What you need to do: Nothing outside the range is to be copied. From the entries below, reproduce exactly the lines starting at the one with "Département d'où sont fréquemment" and ending at the one with "ENFRENTAMIENTO ENTRE SICARIOS Y SEDENA EN DR", without pictures.

Dataset entries

________________________

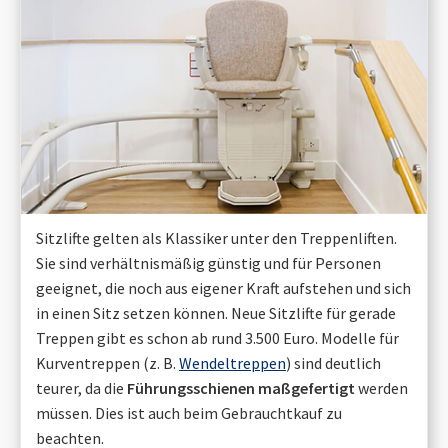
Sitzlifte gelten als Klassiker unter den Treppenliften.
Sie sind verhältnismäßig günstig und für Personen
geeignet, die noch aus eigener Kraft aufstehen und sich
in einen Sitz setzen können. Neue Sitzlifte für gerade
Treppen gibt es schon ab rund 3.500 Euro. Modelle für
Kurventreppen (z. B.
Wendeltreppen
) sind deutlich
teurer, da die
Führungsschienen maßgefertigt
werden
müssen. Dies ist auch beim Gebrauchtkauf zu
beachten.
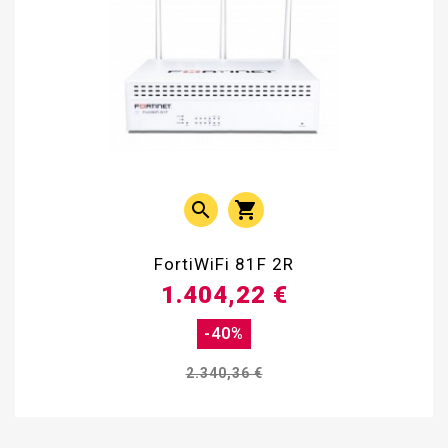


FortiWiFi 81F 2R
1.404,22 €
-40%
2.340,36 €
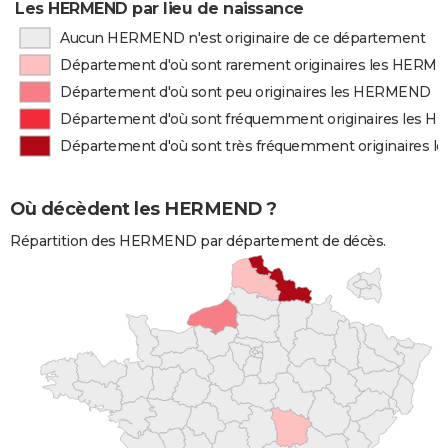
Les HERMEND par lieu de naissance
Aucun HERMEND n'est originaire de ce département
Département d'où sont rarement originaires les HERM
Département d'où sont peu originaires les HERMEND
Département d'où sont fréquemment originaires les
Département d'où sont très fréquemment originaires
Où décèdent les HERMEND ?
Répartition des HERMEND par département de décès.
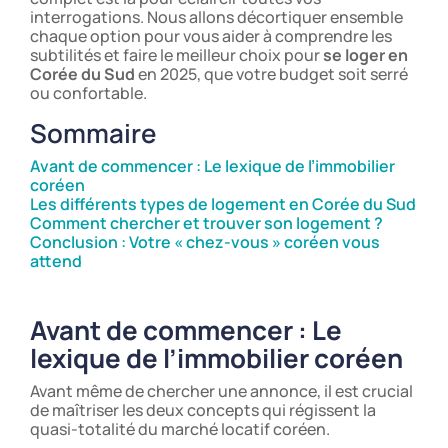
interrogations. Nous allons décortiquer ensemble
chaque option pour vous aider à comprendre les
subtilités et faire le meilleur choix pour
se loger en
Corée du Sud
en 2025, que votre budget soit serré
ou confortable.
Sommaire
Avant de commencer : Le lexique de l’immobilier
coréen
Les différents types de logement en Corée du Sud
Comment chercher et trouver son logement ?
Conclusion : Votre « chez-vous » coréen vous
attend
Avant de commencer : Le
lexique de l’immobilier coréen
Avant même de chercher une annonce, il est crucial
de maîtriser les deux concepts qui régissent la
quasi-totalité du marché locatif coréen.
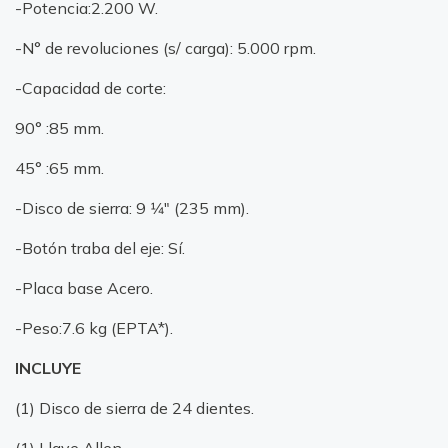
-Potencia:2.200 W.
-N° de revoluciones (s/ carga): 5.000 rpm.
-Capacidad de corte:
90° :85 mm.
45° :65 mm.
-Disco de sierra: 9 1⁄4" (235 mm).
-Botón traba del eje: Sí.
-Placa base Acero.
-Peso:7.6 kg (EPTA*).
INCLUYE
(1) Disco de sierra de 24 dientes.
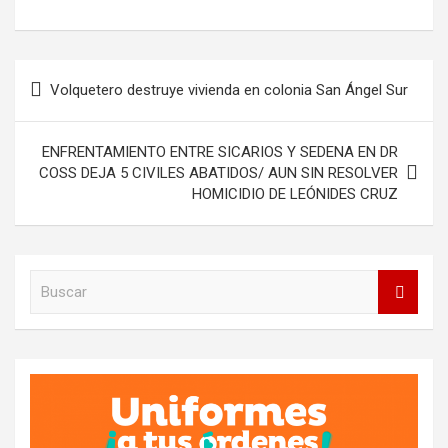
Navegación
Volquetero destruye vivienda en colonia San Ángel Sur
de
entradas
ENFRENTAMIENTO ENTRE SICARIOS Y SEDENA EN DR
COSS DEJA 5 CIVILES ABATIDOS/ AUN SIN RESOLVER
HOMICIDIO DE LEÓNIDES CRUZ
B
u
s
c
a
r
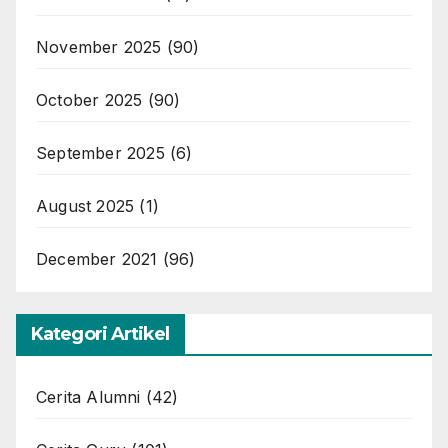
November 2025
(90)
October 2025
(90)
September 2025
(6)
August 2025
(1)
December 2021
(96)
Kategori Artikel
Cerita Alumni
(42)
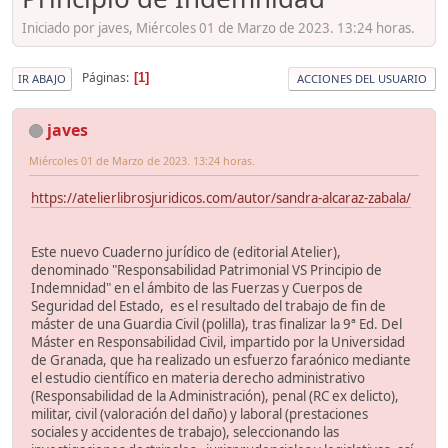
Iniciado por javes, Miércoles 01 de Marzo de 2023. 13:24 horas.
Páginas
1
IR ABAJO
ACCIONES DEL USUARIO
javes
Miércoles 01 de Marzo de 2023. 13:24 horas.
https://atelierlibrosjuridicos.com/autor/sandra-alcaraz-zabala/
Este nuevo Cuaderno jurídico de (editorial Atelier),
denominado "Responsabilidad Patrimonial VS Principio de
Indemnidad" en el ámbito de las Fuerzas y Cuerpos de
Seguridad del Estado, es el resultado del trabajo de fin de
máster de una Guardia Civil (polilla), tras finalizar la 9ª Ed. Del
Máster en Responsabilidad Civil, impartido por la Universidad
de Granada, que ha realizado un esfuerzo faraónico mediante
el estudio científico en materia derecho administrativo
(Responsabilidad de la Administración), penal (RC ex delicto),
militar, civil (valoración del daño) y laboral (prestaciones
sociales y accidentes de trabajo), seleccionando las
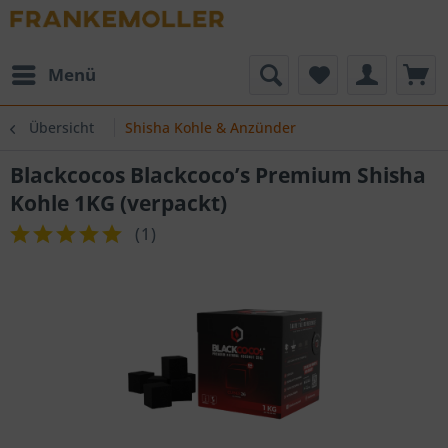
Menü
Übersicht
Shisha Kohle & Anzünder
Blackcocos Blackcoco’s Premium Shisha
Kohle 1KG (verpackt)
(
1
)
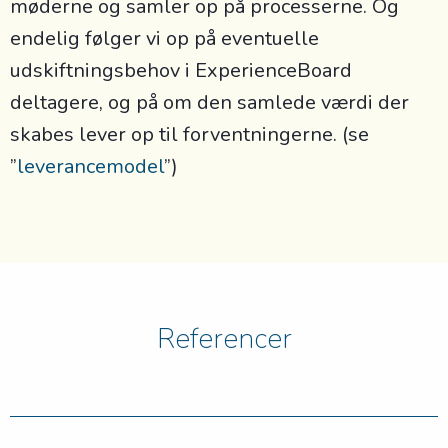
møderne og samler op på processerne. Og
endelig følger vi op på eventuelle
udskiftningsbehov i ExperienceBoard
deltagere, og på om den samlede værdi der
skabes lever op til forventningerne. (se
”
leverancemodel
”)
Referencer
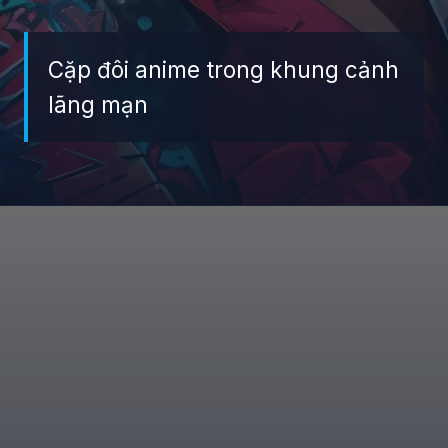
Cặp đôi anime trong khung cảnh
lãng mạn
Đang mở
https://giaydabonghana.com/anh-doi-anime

________________________

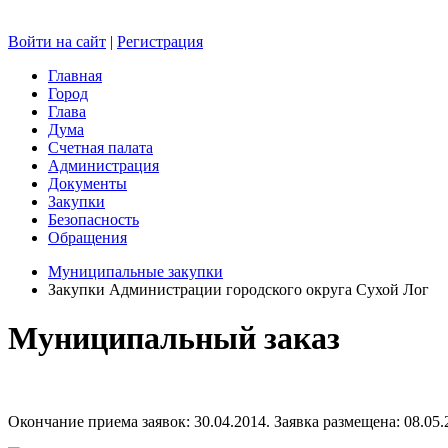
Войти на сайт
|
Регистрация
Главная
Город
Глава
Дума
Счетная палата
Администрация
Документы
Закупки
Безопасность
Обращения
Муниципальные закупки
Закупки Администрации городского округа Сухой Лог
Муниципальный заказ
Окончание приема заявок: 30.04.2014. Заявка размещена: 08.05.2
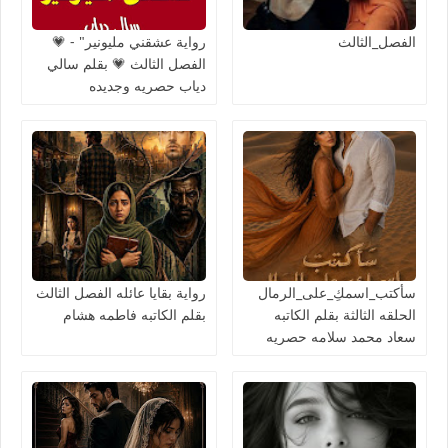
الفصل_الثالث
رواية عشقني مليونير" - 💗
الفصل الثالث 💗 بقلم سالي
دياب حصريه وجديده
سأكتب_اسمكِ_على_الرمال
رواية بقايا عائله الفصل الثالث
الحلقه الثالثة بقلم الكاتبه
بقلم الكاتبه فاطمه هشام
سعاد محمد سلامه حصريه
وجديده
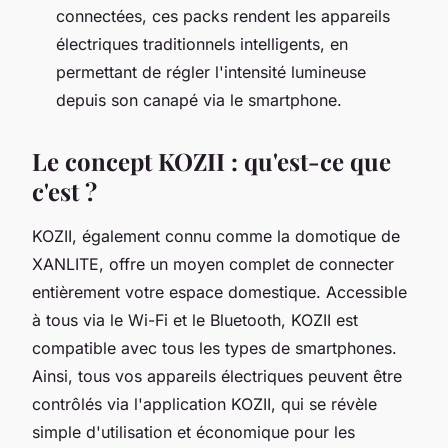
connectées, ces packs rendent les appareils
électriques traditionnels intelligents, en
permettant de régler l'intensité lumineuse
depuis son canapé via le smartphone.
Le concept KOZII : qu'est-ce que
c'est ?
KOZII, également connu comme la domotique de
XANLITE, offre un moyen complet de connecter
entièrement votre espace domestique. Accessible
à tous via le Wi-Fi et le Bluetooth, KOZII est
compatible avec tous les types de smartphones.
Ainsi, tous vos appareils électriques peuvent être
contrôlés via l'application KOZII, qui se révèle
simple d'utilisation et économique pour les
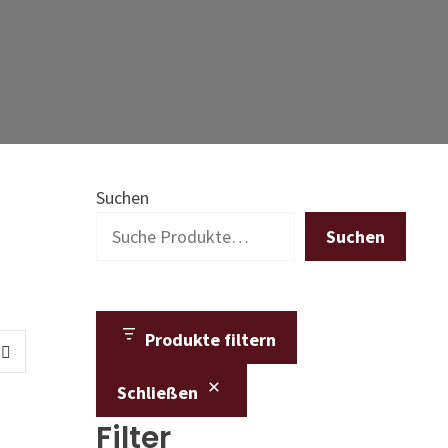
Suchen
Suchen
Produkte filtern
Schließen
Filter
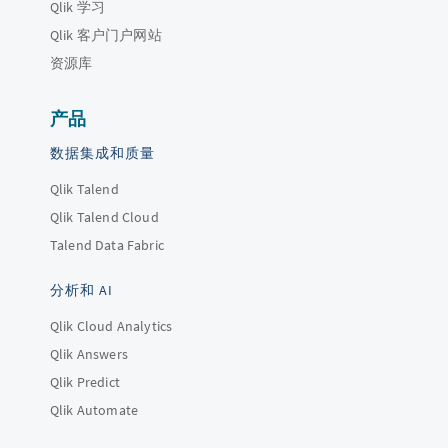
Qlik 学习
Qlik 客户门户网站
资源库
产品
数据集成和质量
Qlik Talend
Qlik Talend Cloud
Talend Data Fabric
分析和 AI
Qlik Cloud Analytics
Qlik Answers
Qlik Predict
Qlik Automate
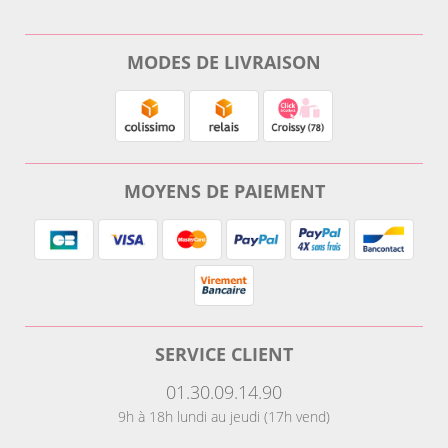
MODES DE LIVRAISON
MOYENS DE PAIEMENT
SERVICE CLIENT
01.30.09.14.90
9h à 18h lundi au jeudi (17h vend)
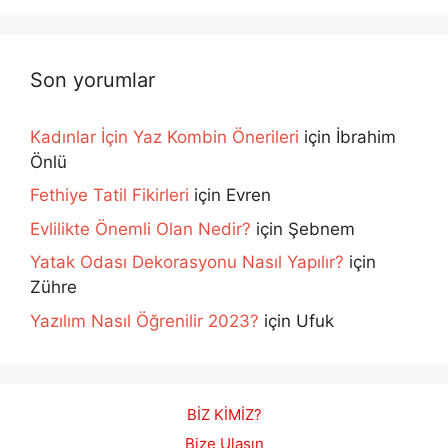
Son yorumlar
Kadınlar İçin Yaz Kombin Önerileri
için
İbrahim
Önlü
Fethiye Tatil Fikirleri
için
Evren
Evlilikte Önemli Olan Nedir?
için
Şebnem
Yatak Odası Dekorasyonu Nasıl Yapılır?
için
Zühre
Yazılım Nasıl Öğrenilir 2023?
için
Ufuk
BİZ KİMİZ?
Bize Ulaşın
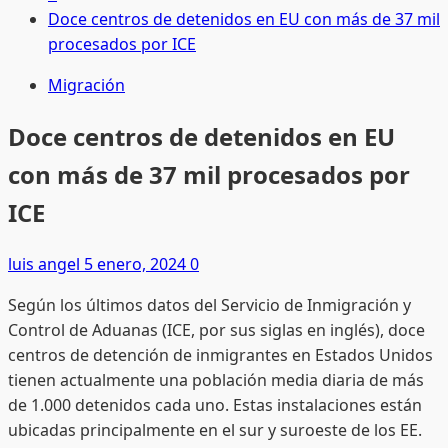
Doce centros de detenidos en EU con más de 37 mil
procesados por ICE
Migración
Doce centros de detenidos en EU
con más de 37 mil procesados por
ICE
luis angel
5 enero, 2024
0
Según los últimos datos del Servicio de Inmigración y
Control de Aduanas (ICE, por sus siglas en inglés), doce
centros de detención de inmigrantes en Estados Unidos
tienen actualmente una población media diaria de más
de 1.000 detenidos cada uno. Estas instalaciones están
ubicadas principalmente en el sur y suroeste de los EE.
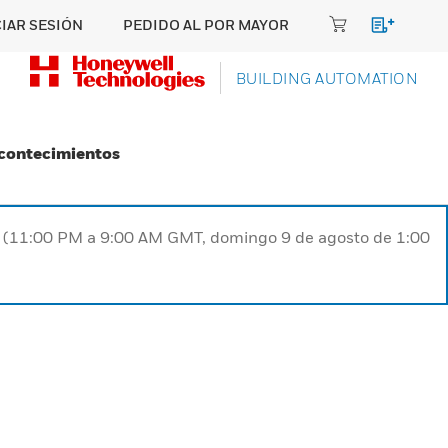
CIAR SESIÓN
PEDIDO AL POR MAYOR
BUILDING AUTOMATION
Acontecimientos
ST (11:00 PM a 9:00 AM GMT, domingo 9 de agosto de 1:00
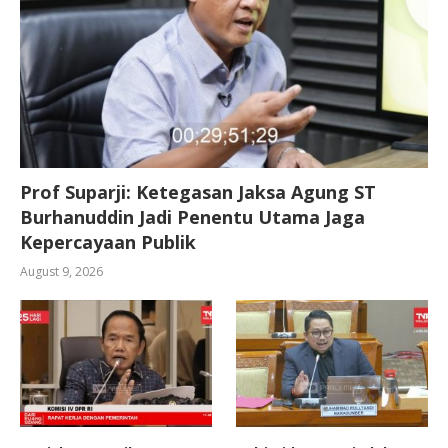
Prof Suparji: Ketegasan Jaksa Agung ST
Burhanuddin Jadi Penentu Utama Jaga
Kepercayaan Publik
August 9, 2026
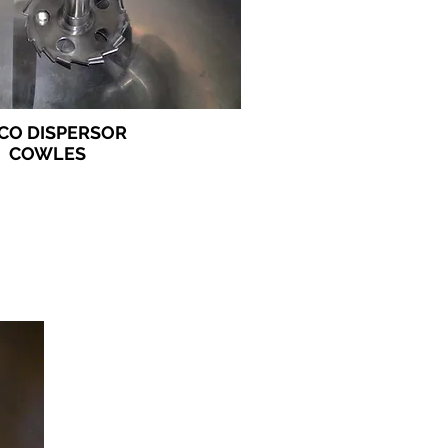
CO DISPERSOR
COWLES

________________________

Reply to the exercise:
Département d'où sont fréquemment originaires les
Département d'où sont très fréquemment originaires
Où décèdent les HERMEND ?
Répartition des HERMEND par département de décès.
interrogations. Nous allons décortiquer ensemble
chaque option pour vous aider à comprendre les
subtilités et faire le meilleur choix pour
se loger en
Corée du Sud
en 2025, que votre budget soit serré
ou confortable.
Sommaire
Avant de commencer : Le lexique de l’immobilier
coréen
Les différents types de logement en Corée du Sud
Comment chercher et trouver son logement ?
Conclusion : Votre « chez-vous » coréen vous
attend
Avant de commencer : Le
lexique de l’immobilier coréen
Avant même de chercher une annonce, il est crucial
de maîtriser les deux concepts qui régissent la
quasi-totalité du marché locatif coréen.
-Potencia:2.200 W.
-N° de revoluciones (s/ carga): 5.000 rpm.
-Capacidad de corte:
90° :85 mm.
45° :65 mm.
-Disco de sierra: 9 1⁄4" (235 mm).
-Botón traba del eje: Sí.
-Placa base Acero.
-Peso:7.6 kg (EPTA*).
INCLUYE
(1) Disco de sierra de 24 dientes.
Navegación
Volquetero destruye vivienda en colonia San Ángel Sur
de
entradas
ENFRENTAMIENTO ENTRE SICARIOS Y SEDENA EN DR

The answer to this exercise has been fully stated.